— ASSIGNMENT 1 —
Answer these questions about the bodybuilding forum thread, one per line, marked (a), (b) and (c). (a) After mopping the toilets, what floor was the first poster mopping? (b) By how many grams does the first poster allow the weighed food to vary? (c) How many red meat meals a day did supercell have in Vegas?
— ASSIGNMENT 2 —
Write the next part of the bodybuilding forum thread, picking up after its final line.

— STUDY TEXT —
Hey I am happy with how things went trust me as I only control me. James your right I have laid down a foundation and that was my realistic intention I was under no illusions.

Top 4 easy what with my good looks it must count for something LMAO:thumb: No fair comment and certainly no offence taken you tawt:wink: I feel 7th -5th would have been a truer reflection but hey some you win some you lose. You place where u place wipe your nose if you don't agree and then it's time to go back to the drawing board and get to work full stop.

I am happy and now very focused. Stow I will be weighing my food out and I dont go exact, give or take 5-10g but there abouts so you all got me a little wrong here!! Be fair to gain quality you make sensible gauges not throw things indiscriminately thats how I operate. This way I can make the all important additions or subtractions. Anyone can throw crap in thats easy, but you gain loads of fat as I always say to make good gains you eat good quality food just more of it, which I will be doing mark my words.

On a funny note I was in work at my gym (www.evogym.co.uk plug plug) and I had mopped the toilets and was then mopping the coffee shop floor. I shouted out to Ben who works for us "Hey just think this time last week I was getting ready to step on the Mr Olympia stage, a week later I'm mopping the fcukin floor". We both laughed are ****s off...oh what a difference a week makes. :laugh:


----------



## supercell (Aug 23, 2005)

^^^^^LOL

Nothing like real work to keep you grounded eh John.

Reminds me of back in the days when the Welsh Rugby Union guys after winning the Triple Crown and Grand Slam on the saturday were back grafting down the mines on the monday.

Thats the sign of real champions!

I agree with John on weighing food right the way through the year. Gaining fat is only sh1t you have to lose again. Even 2-400 kcals extra a day from maintainance can drive you into the anabolic zone and get you gaining with minimal fat deposition, plus clean eating keeps your metabolism healthy.

Just keep that cheat meal in once or twice a week. 2 meals out of 49 a week wont do us any harm and will keep us on track with any cravings that may manifest and also keep our nearest and dearest on side. Nothing better than sharing a good meal with your wife or GF.

I think in Vegas I had 49 sh1t meals and 2 good ones and still managed to lose 2lbs and look leaner. Reckon it was all that walking; you can walk about a mile just through one bloody hotel!!!!

I had 3 red meat meals every day many of which were 16-20oz Rib Eyes!! Probably where the 2k went in 10 days!!!LOL

J


----------



## stow (Jun 5, 2007)

— MATERIAL SUPPLIED —
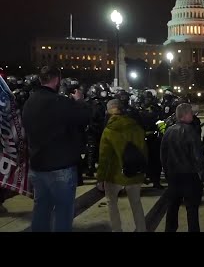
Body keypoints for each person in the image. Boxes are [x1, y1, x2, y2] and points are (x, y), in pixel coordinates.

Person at [22, 66, 90, 232]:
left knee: (41, 210)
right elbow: (84, 118)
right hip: (60, 168)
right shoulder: (60, 102)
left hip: (37, 167)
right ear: (56, 79)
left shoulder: (29, 103)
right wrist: (80, 101)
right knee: (63, 213)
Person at [96, 99, 147, 232]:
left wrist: (100, 178)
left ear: (108, 111)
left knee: (112, 204)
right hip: (134, 173)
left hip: (114, 176)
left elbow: (104, 157)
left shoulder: (109, 130)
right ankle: (142, 229)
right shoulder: (136, 127)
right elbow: (143, 150)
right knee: (136, 204)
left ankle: (117, 229)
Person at [161, 103, 204, 232]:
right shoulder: (191, 132)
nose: (192, 115)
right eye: (191, 113)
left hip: (174, 177)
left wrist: (167, 172)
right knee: (192, 210)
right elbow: (198, 157)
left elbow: (163, 156)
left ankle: (170, 230)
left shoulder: (168, 131)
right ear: (186, 114)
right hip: (190, 177)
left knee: (172, 207)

— ANSWER 1 —
(a) The coffee shop floor
(b) 5-10g
(c) 3

— ANSWER 2 —
Three red meat meals a day, awesome.

Reminds me of my childhood, I grew up on a beef farm!

S


----------



## supercell (Aug 23, 2005)

stow said:


> Three red meat meals a day, awesome.
> 
> Reminds me of my childhood, I grew up on a beef farm!
> 
> S


And still not sick of it. Had another with Stu on sat night before the show but this time it was a tame 8oz sirloin!

J


----------



## Need-valid-info (Mar 29, 2009)

Im not gonna sugar coat it, i know what the **** im talking bout cos ive never competed in my life.

Looked impressive havnt heard about you for a while, only going by flex magazines and have never had a good look at you before, but obv world class physique,

if your training harder like you said, and doingt everything else right like you been doing all you can do is grow some more and improve


----------



## Gospal (Oct 5, 2009)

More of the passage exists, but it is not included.